» **WHAT IS REQUIRED**: Copy each line below as it stands, but skip any picture it contains.

» **GIVEN INFORMATION**:
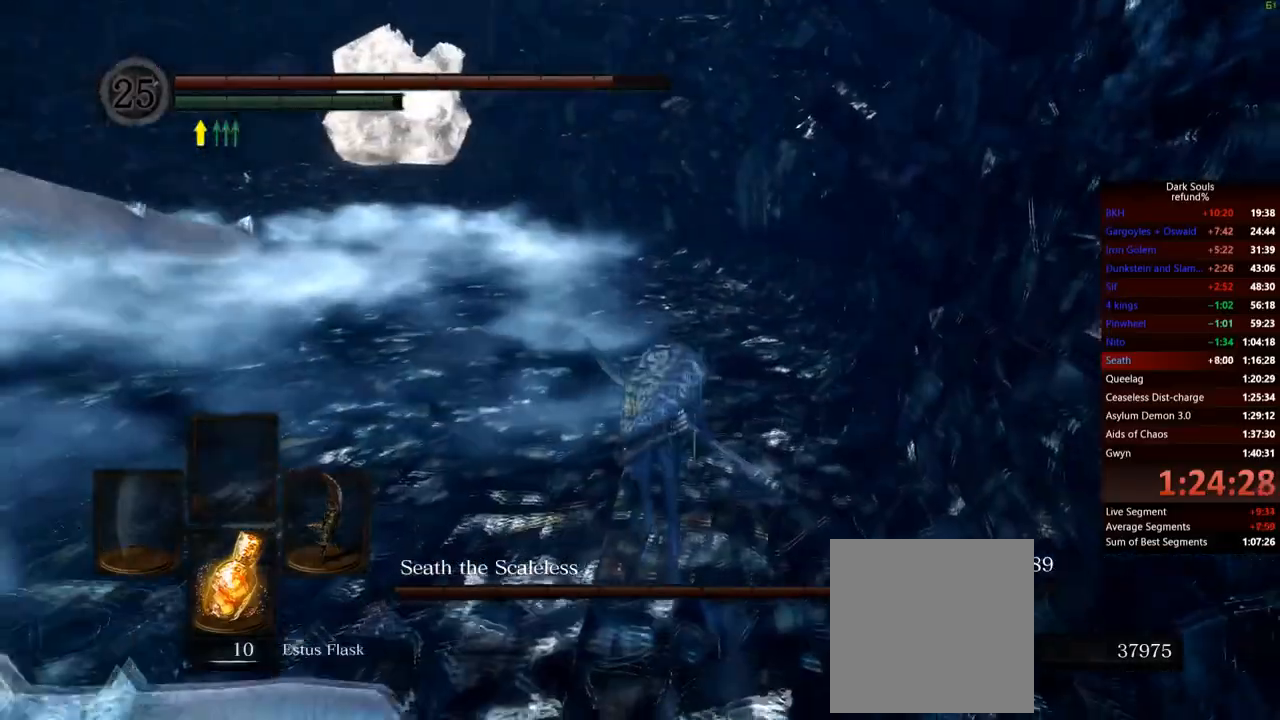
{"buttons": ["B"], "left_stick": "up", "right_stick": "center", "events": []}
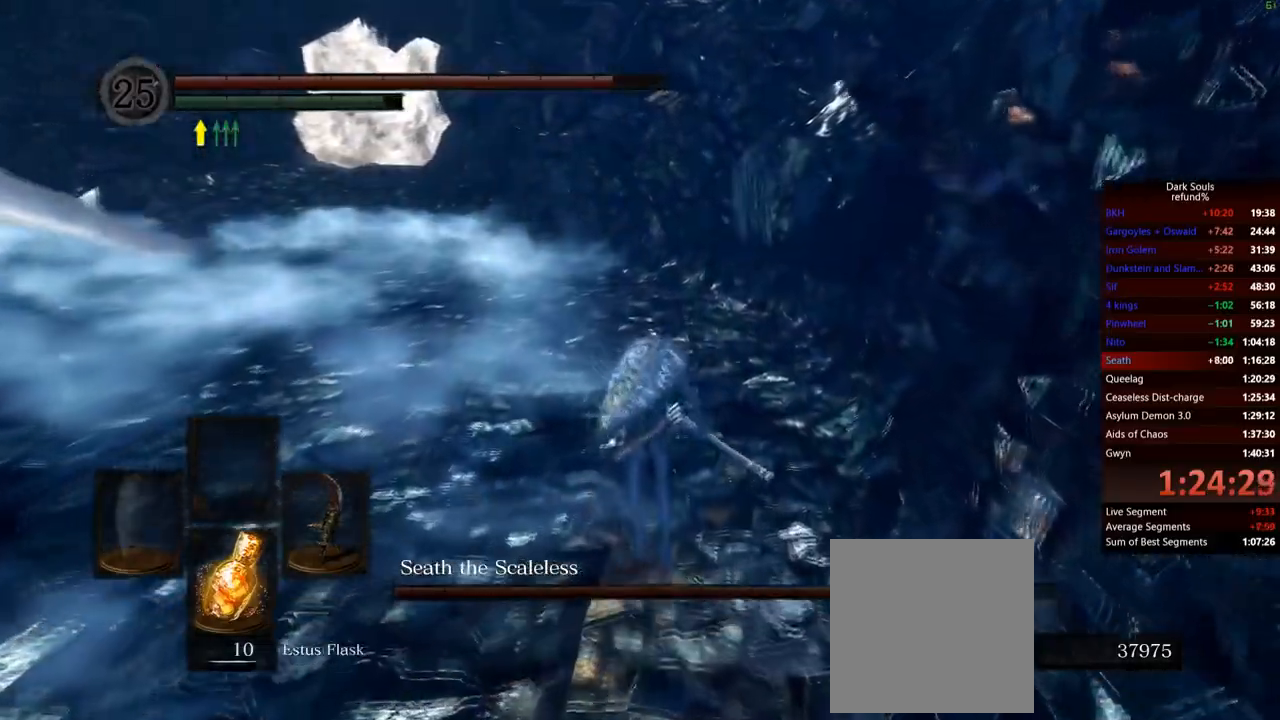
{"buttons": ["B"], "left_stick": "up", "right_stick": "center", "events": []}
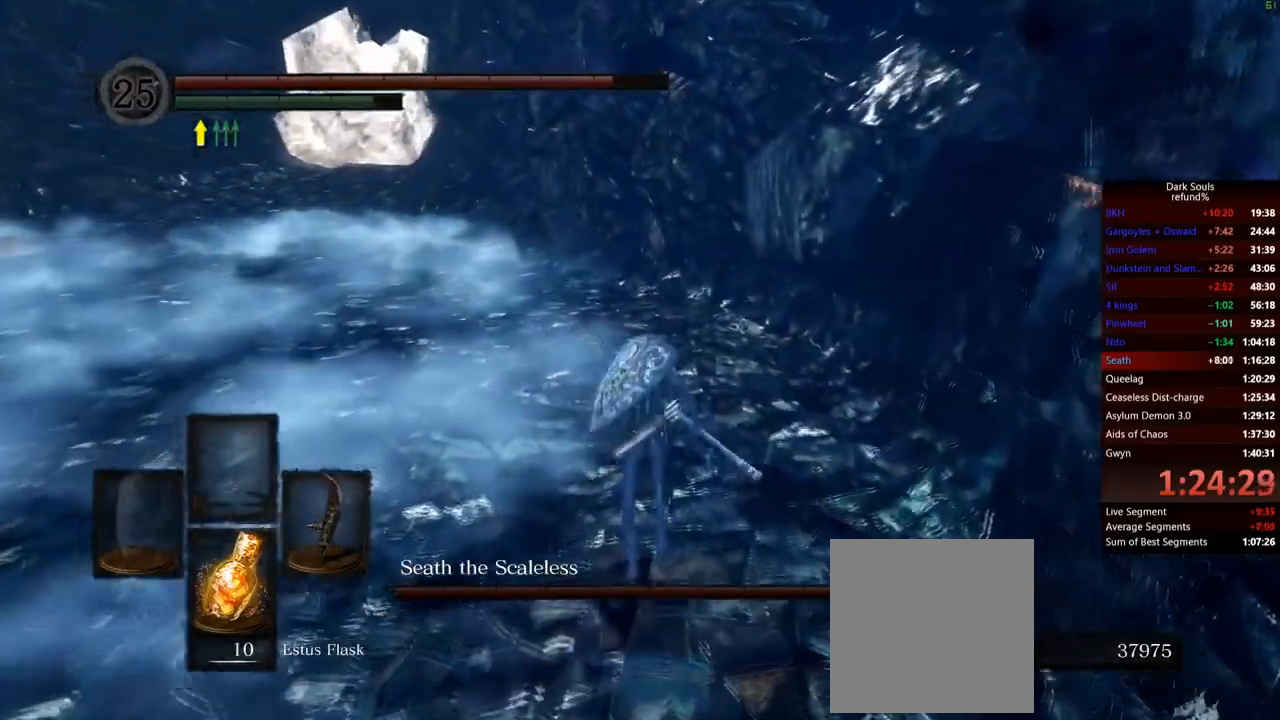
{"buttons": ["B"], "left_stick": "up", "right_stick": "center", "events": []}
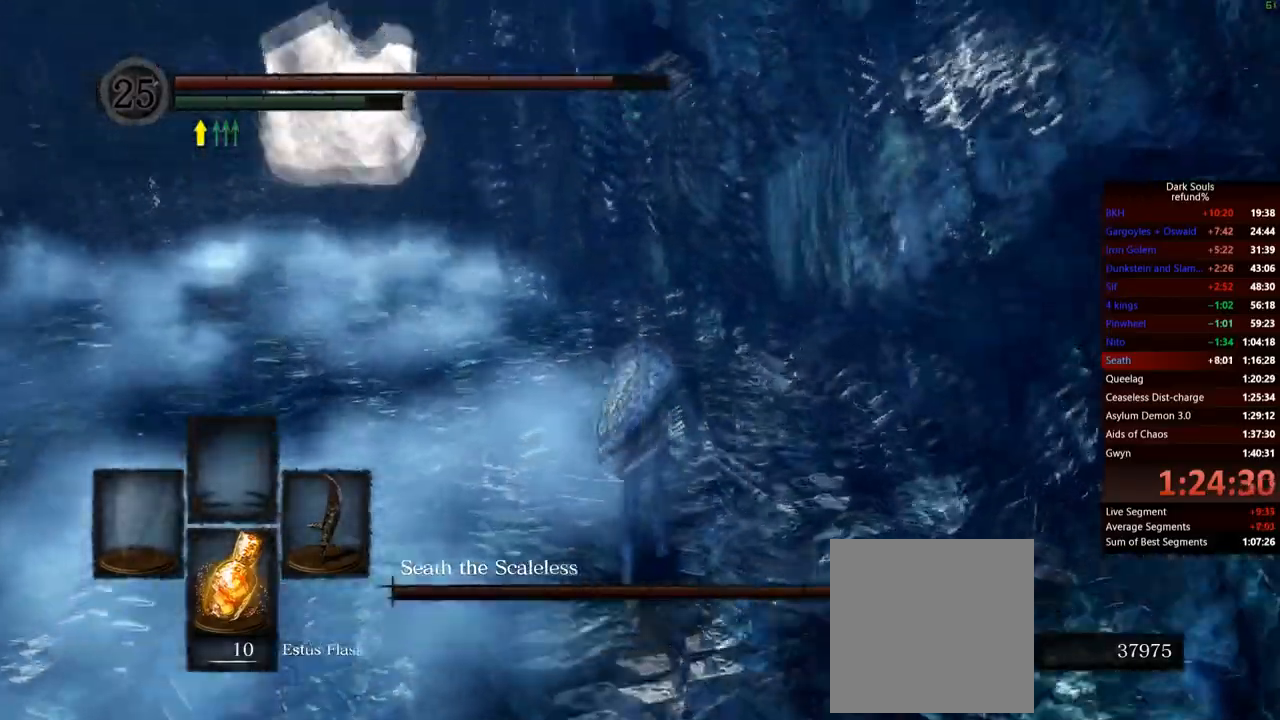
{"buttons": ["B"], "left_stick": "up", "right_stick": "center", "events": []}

» **YOUR SOLUTION**:
{"buttons": ["B"], "left_stick": "up", "right_stick": "center", "events": []}
{"buttons": ["B"], "left_stick": "up", "right_stick": "center", "events": []}
{"buttons": ["B"], "left_stick": "up", "right_stick": "center", "events": []}
{"buttons": ["B"], "left_stick": "up", "right_stick": "center", "events": []}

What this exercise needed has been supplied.